Future research should explore which exact proteins belonging to the RLR-MAVS pathway leading to IFN induction are targeted by SHARPIN/LUBAC in the context of HEV. Taking things together, a protein complex between RIG-I, TRIM25, SHARPIN and ORF3 might be a possibility, as mentioned above. Additionally, LUBAC can also target NEMO to attenuate IFN response upon VSV infection, via disruption of the MAVS-TRAF3 complex. The hepatitis B virus induces the protein Parkin to recruit LUBAC to MAVS and disrupt downstream signaling [59,64].
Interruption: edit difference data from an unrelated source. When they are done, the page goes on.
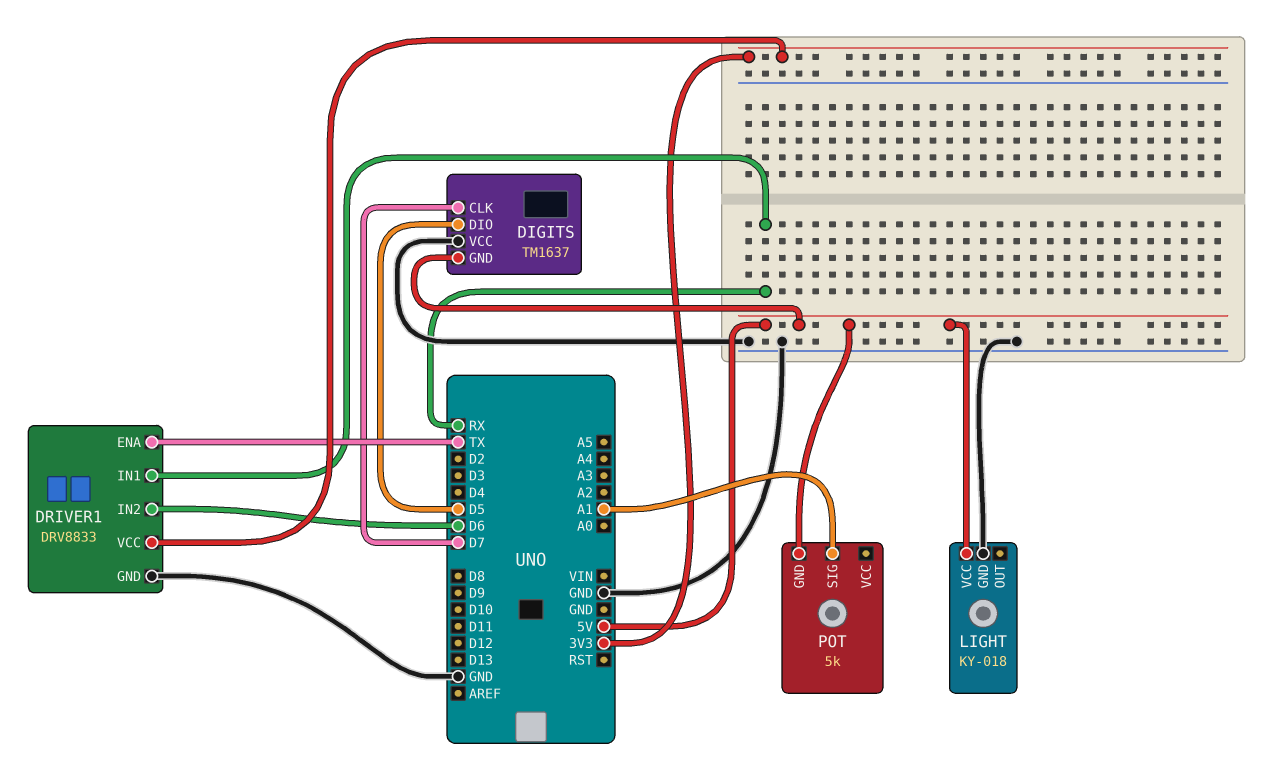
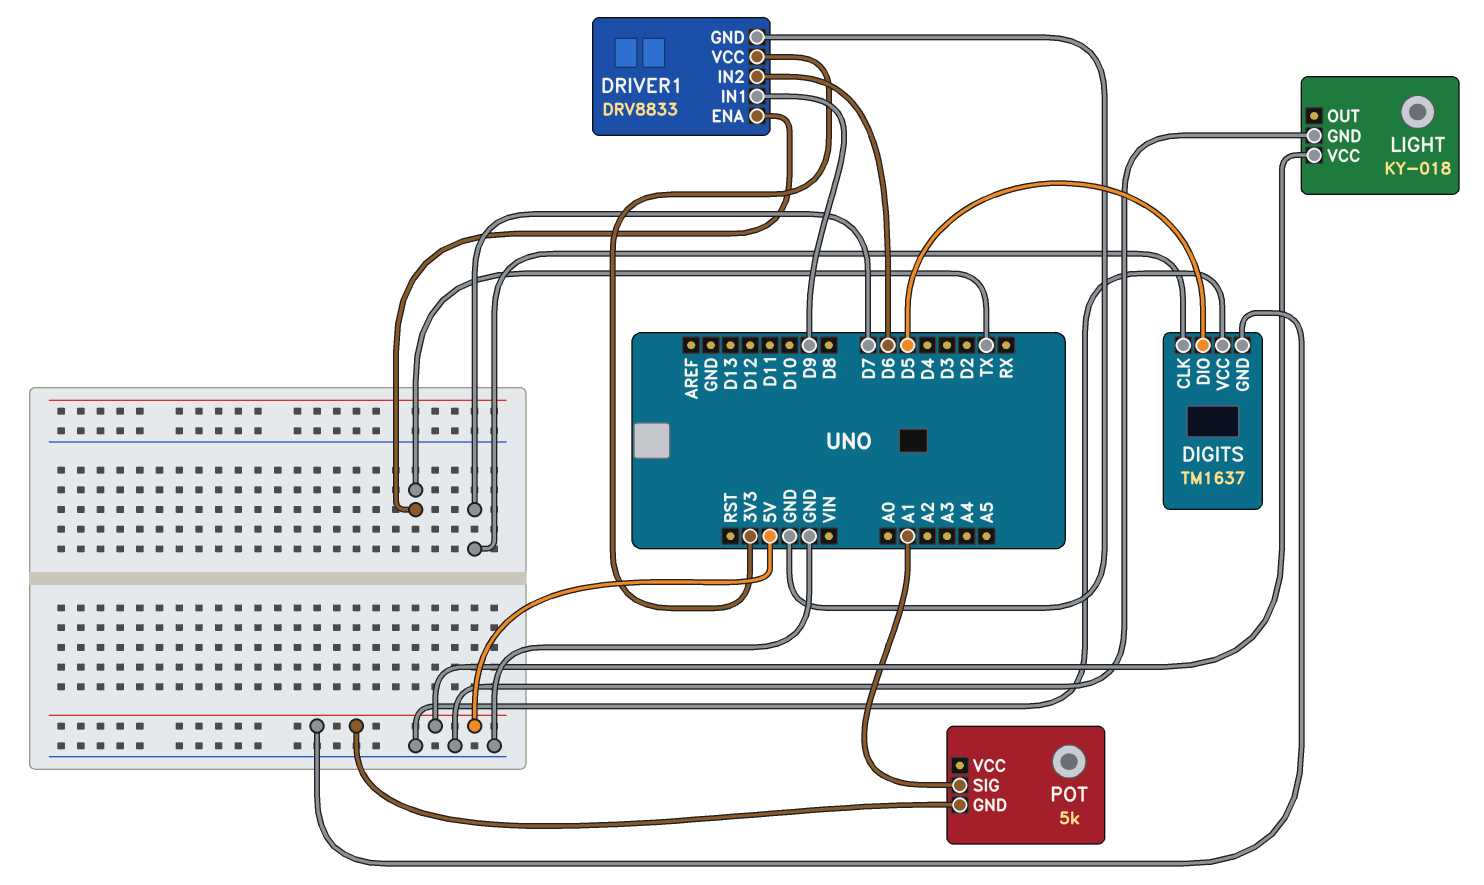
DRIVER1 pin IN1: RX -> D9

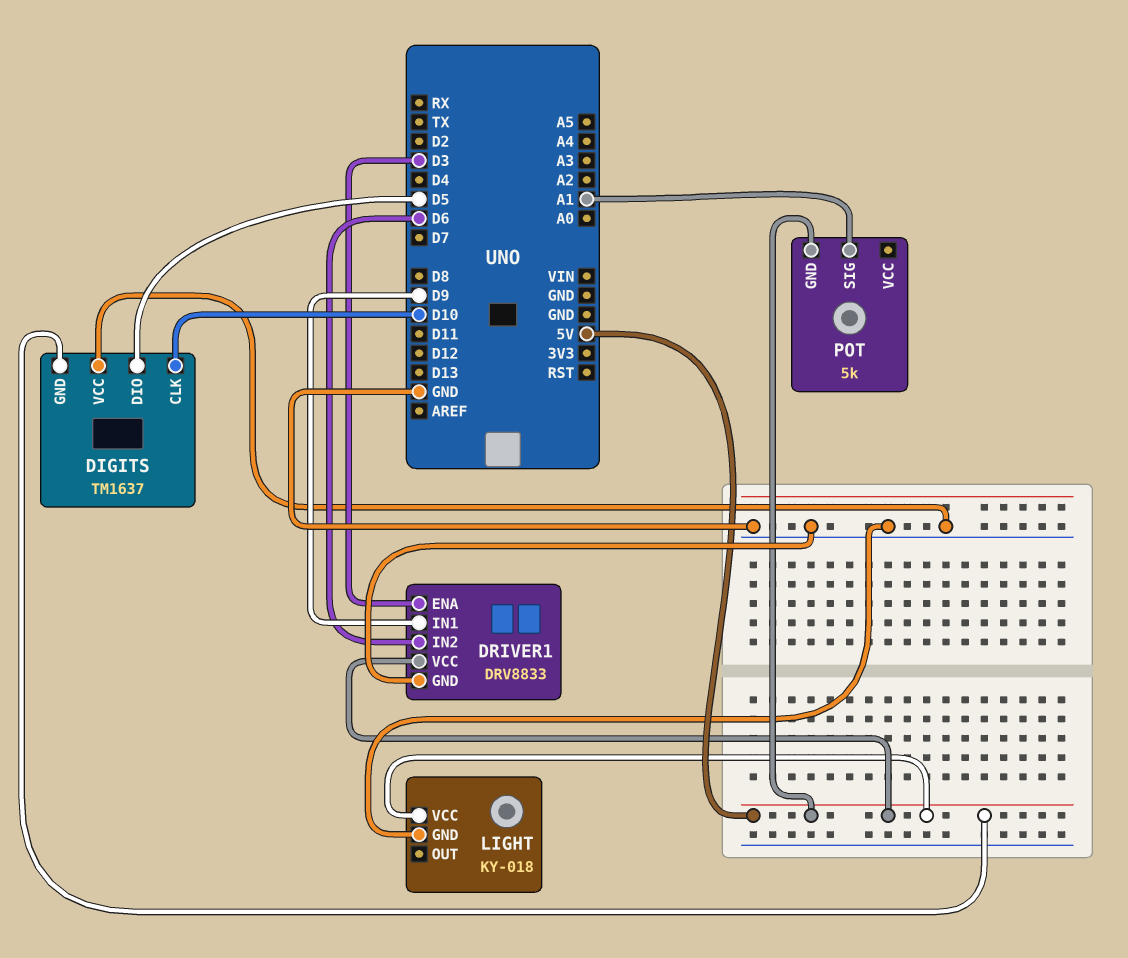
DIGITS pin CLK: D7 -> D10
DRIVER1 pin ENA: TX -> D3
DRIVER1 pin VCC: 3V3 -> 5V

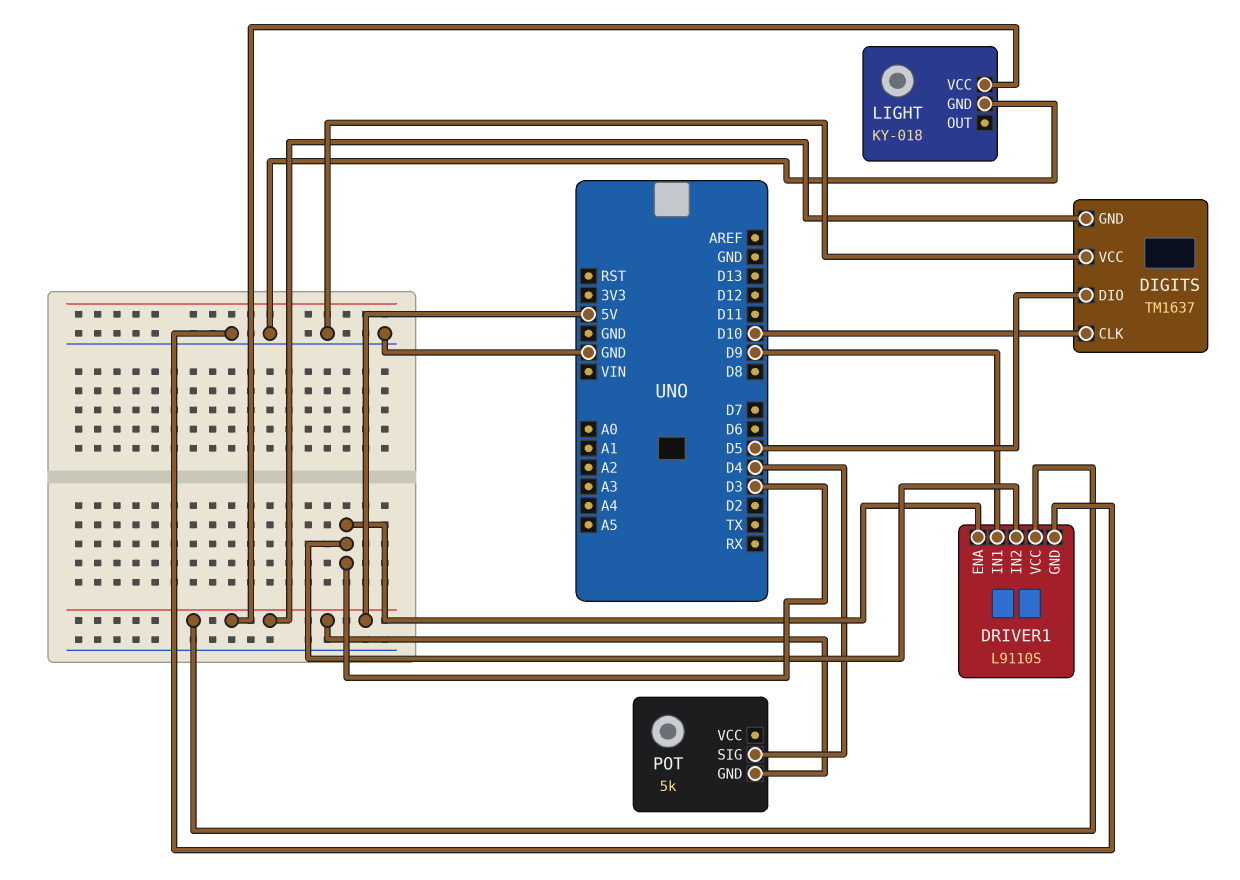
DRIVER1: DRV8833 -> L9110S
DRIVER1 pin IN2: D6 -> D3
POT pin SIG: A1 -> D4

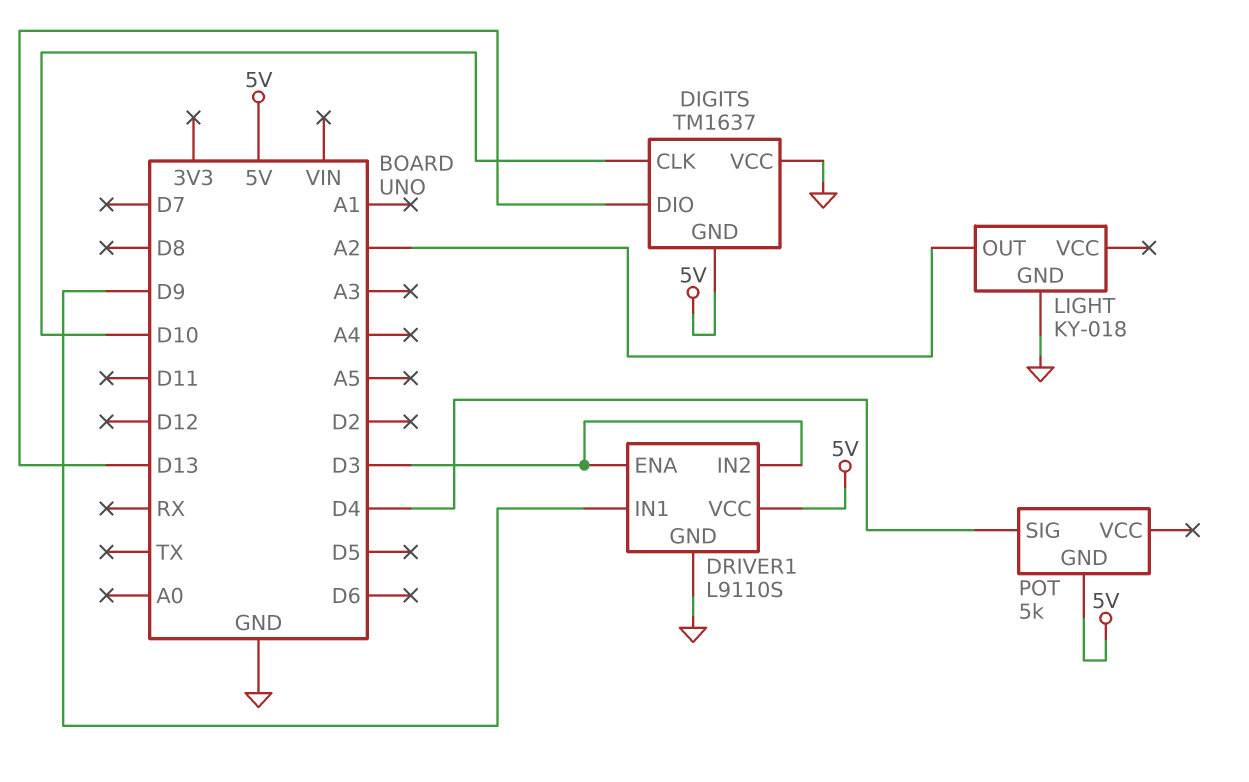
DIGITS pin DIO: D5 -> D13
LIGHT pin OUT: none -> A2
LIGHT pin VCC: 5V -> none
A second candidate interactor of ORF3 that we selected was RNF5, especially because this protein has also been described to influence IFN induction in context of viral infections. For example, the V protein of Newcastle disease virus and PB1 protein of Influenza A virus recruit RNF5 to polyubiquitinate and degrade MAVS, which inhibit type I IFN production [65,66]. Next to MAVS, the protein STING has also been described as a target for RNF5. SeV induces the ubiquitination and degradation of STING by RNF5 affecting IFN signaling [67]. We showed that IFN induction is affected in RNF5-KO cells upon ORF3 transfection (Figure 6B). We also show that HEV infection is affected in these KO cells, with a significantly lower infection level compared to wild-type cells (Figure 6C). It would be interesting to speculate if HEV (ORF3) could interfere with the IFN induction by recruiting RNF5 to its target proteins. One previous study showed that HEV does not induce MAVS degradation; further research should explore whether STING would be a more reasonable target in case of HEV infection [61].

5. Conclusions

In conclusion, our data demonstrate that MAPPIT and KISS are valuable tools to probe HEV–host protein interactions. Moreover, our obtained hit list for HEV ORF2-4 provides a wealth of information to find new host factors implicated in the HEV life cycle, which remains far from understood. Confirmation of biological relevance of obtained hits in high-throughput PPI-methods is important. We specifically identified SHARPIN and RNF5 as interactors for both gt-1 and gt-3 ORF3 and showed they interfere with IFN signaling and HEV infection in general.